# cheap land-owner financed



## Yknot (Jan 1, 2012)

Has anyone ever done business with this company? 

http://store.onlinelandsales.com/Financed_s/1862.htm


----------



## sandc (Apr 26, 2010)

I have not, but I do know that they are listing land in the same subdivisions as www.classiccountryland.com from my own looking. I know I have seen classic around for a while and am pretty sure that they developed antler ridge so maybe a call to them might net you some info. I have called and asked them a lot of questions over the last couple of years and they seem pretty nice.

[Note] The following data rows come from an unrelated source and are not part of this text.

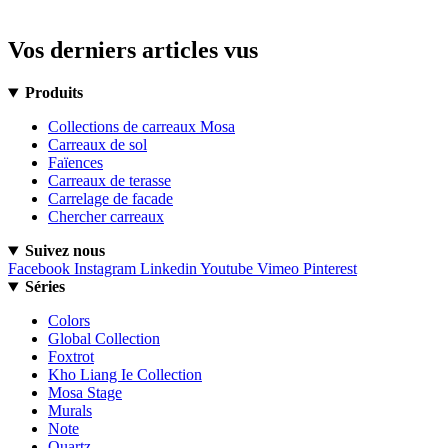
Vos derniers articles vus
Produits
Collections de carreaux Mosa
Carreaux de sol
Faïences
Carreaux de terasse
Carrelage de facade
Chercher carreaux
Suivez nous
Facebook
Instagram
Linkedin
Youtube
Vimeo
Pinterest
Séries
Colors
Global Collection
Foxtrot
Kho Liang Ie Collection
Mosa Stage
Murals
Note
Quartz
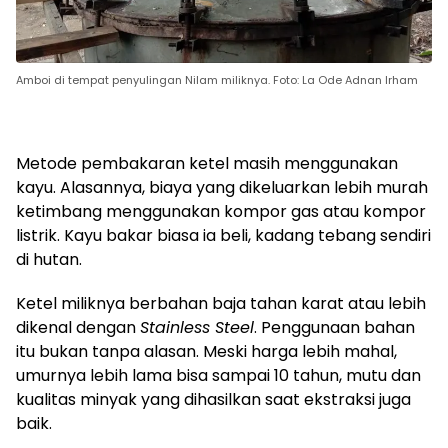
Amboi di tempat penyulingan Nilam miliknya. Foto: La Ode Adnan Irham
Metode pembakaran ketel masih menggunakan
kayu. Alasannya, biaya yang dikeluarkan lebih murah
ketimbang menggunakan kompor gas atau kompor
listrik. Kayu bakar biasa ia beli, kadang tebang sendiri
di hutan.
Ketel miliknya berbahan baja tahan karat atau lebih
dikenal dengan
Stainless Steel
. Penggunaan bahan
itu bukan tanpa alasan. Meski harga lebih mahal,
umurnya lebih lama bisa sampai 10 tahun, mutu dan
kualitas minyak yang dihasilkan saat ekstraksi juga
baik.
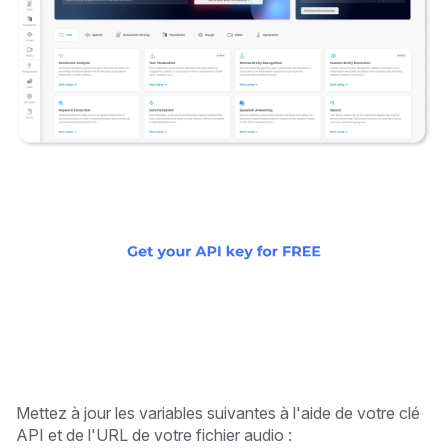
Mettez à jour les variables suivantes à l'aide de votre clé
API et de l'URL de votre fichier audio :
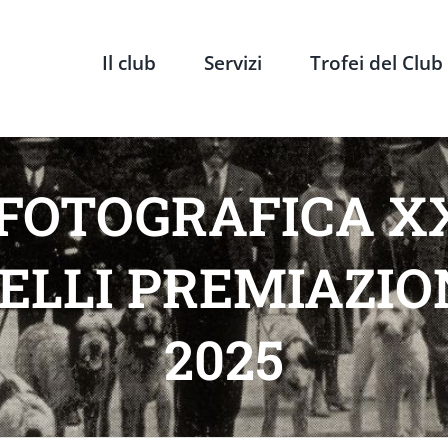
Il club
Servizi
Trofei del Club
 FOTOGRAFICA X
ELLI PREMIAZION
2025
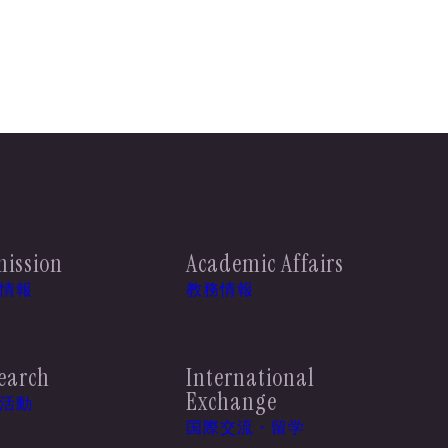
ission
Academic Affairs
情報
教務情報
earch
International
Exchange
活動
国際交流・留学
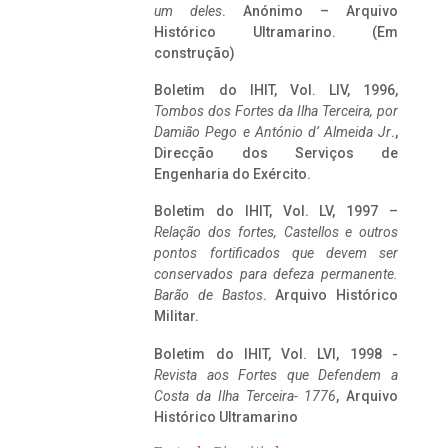
um deles
. Anónimo – Arquivo
Histórico Ultramarino. (Em
construção)
Boletim do IHIT, Vol. LIV, 1996,
Tombos dos Fortes da Ilha Terceira,
por
Damião Pego e António d’ Almeida Jr
.,
Direcção dos Serviços de
Engenharia do Exército.
Boletim do IHIT, Vol. LV, 1997 –
Relação dos fortes, Castellos e outros
pontos fortificados que devem ser
conservados para defeza permanente.
Barão de Bastos
. Arquivo Histórico
Militar.
Boletim do IHIT, Vol. LVI, 1998 -
Revista aos Fortes que Defendem a
Costa da Ilha Terceira- 1776
, Arquivo
Histórico Ultramarino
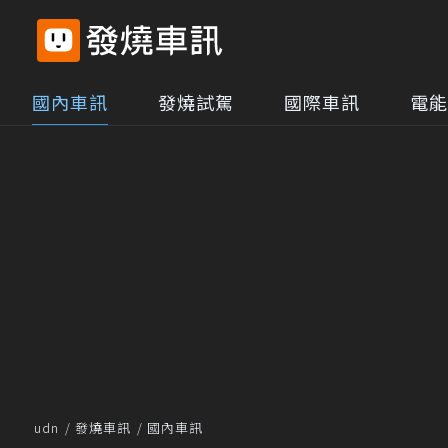
國內車訊
發燒試駕
國際車訊
電能
udn
發燒車訊
國內車訊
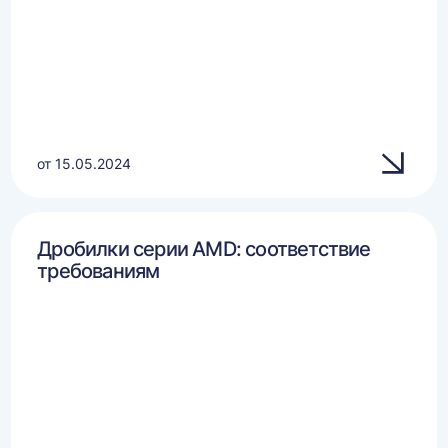
от 15.05.2024
Дробилки серии AMD: соответствие
требованиям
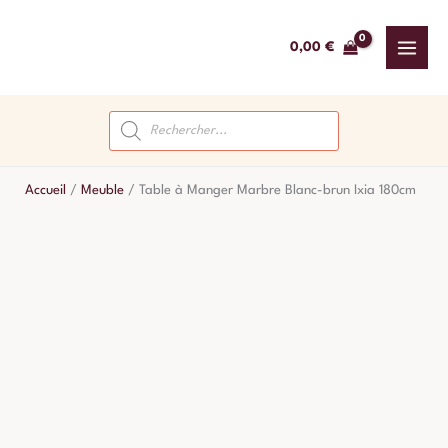
Aller
au
0,00
€
contenu
Recherche
de
produits
Accueil
/
Meuble
/
Table à Manger Marbre Blanc-brun Ixia 180cm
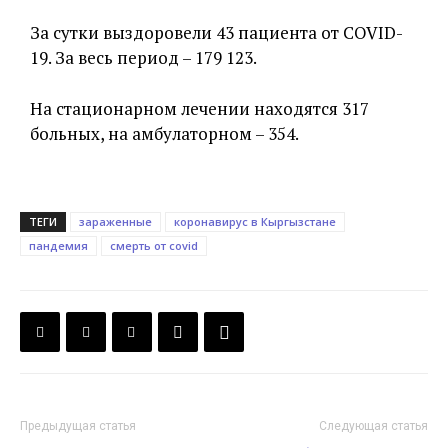
За сутки выздоровели 43 пациента от COVID-
19. За весь период – 179 123.
На стационарном лечении находятся 317
больных, на амбулаторном – 354.
ТЕГИ
зараженные
коронавирус в Кыргызстане
пандемия
смерть от covid
Предыдущая статья
Следующая статья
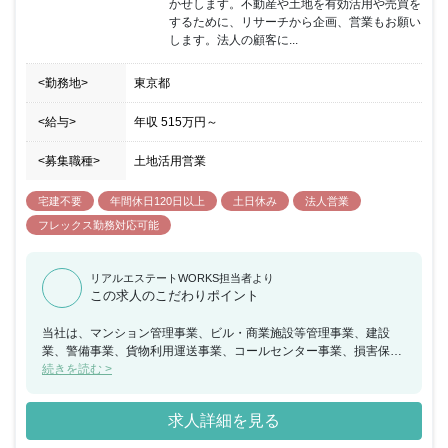
かせします。不動産や土地を有効活用や売買を
ます。土地活用営業に挑戦したい方のご応募をお待ちしておりま
するために、リサーチから企画、営業もお願い
す。
します。法人の顧客に...
<勤務地>
東京都
<給与>
年収
515万円
～
<募集職種>
土地活用営業
宅建不要
年間休日120日以上
土日休み
法人営業
フレックス勤務対応可能
リアルエステートWORKS担当者より
この求人のこだわりポイント
当社は、マンション管理事業、ビル・商業施設等管理事業、建設
業、警備事業、貨物利用運送事業、コールセンター事業、損害保
険、生命保険代理店事業等の事業を展開しています。そして近年、
続きを読む >
企業の人材不足に対する対応として、社員寮のニーズが急増してい
ることから、従来の従業員を集約させる役割だけでなく、新しい価
求人詳細を見る
値を付帯させた寮を持ち、採用戦略の1つとする企業も増えていま
す。これらのニーズに沿うように、「エルプレイス」シリーズとい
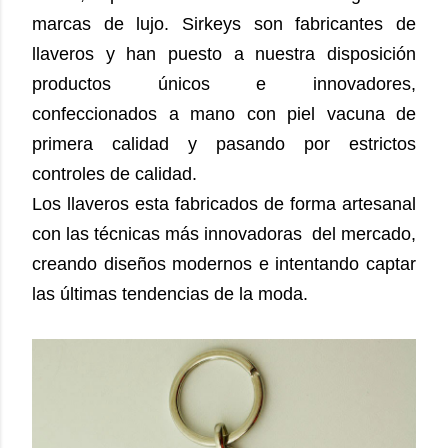
marcas de lujo. Sirkeys son fabricantes de
llaveros y han puesto a nuestra disposición
productos únicos e innovadores,
confeccionados a mano con piel vacuna de
primera calidad y pasando por estrictos
controles de calidad.
Los llaveros esta fabricados de forma artesanal
con las técnicas más innovadoras del mercado,
creando diseños modernos e intentando captar
las últimas tendencias de la moda.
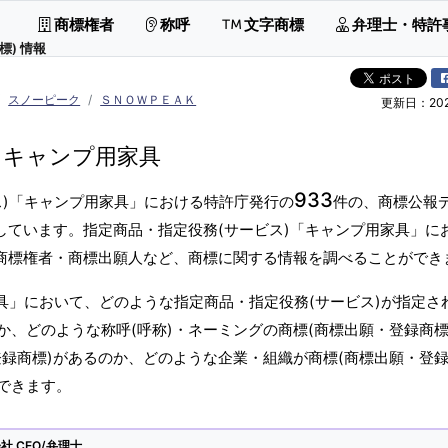
商標権者
称呼
文字商標
弁理士・特許
標) 情報
スノーピーク
ＳＮＯＷＰＥＡＫ
更新日：2026
キャンプ用家具
933
ス)「キャンプ用家具」における特許庁発行の
件の、商標公報
しています。指定商品・指定役務(サービス)「キャンプ用家具」に
、商標権者・商標出願人など、商標に関する情報を調べることができ
具」において、どのような指定商品・指定役務(サービス)が指定さ
、どのような称呼(呼称)・ネーミングの商標(商標出願・登録商標
録商標)があるのか、どのような企業・組織が商標(商標出願・登録
できます。
 CEO/弁理士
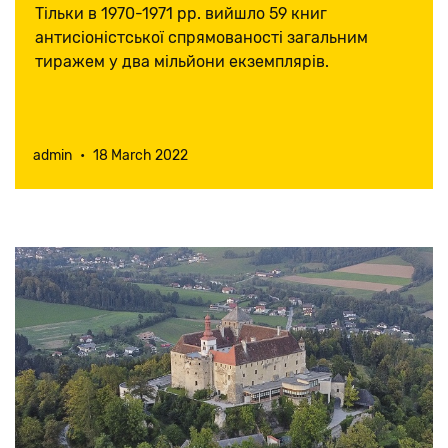
першими
Тільки в 1970-1971 рр. вийшло 59 книг
антисіоністської спрямованості загальним
тиражем у два мільйони екземплярів.
admin
•
18 March 2022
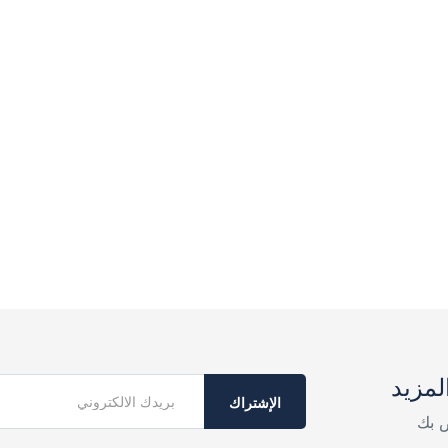
لمزيد
الإشتراك
ص بك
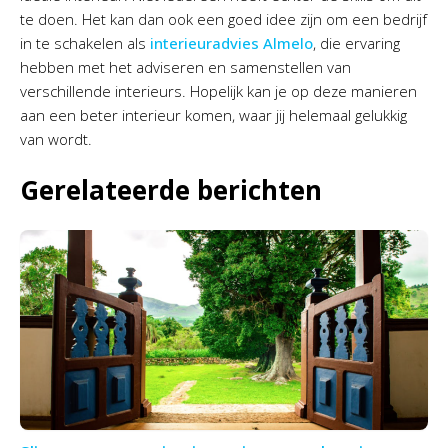
te doen. Het kan dan ook een goed idee zijn om een bedrijf
in te schakelen als
interieuradvies Almelo
, die ervaring
hebben met het adviseren en samenstellen van
verschillende interieurs. Hopelijk kan je op deze manieren
aan een beter interieur komen, waar jij helemaal gelukkig
van wordt.
Gerelateerde berichten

Seeing them list land that I have previously seen listed elsewhere would really make me want to research them out a bit.


----------



## Yknot (Jan 1, 2012)

Yes, I saw that also. I can not find any info about them. The covenants on the Tennessee property are not good for me and the terms on some other property seem too good to be true. I will keep searching for info. Thank you.


----------



## BarbadosSheep (Jun 27, 2011)

Be really careful of those kind of places and read the contract really well. Most of them have terms that allow them to repo the land VERY fast, much faster than a conventional loan. In some cases, they can begin repo proceedings as soon as you are 30 days late. My SIL had land with one of those kind of places. When they repo, they get to keep all improvements.


----------



## Yknot (Jan 1, 2012)

Yes, that is true. I am more concerned with the possibility of paying off the loan and finding out they borrowed money from a bank using "my" land as collateral and having paid my note but can't get the deed because of a mortgage to a non paid lender. I might have to trust them for 30 years not to borrow against the land they sold me and there is not much info available on them.


----------



## tncreeker (Dec 23, 2011)

My story is a long one,,,but get a lawyer is my best advise. No closing cost means there is no title check, no lawyer. I found out 2 years after I bought (owner financed) my land that there was still a lein on in. It was eventually paid off,,but I never knew about it. I cant list with a realtor, etc. etc. Because I do not own it,,its just a sales contract. Be informed and ask the questions that I didnt. It was just so EASY,,,felt lucky to have found it and did not do my homework.


----------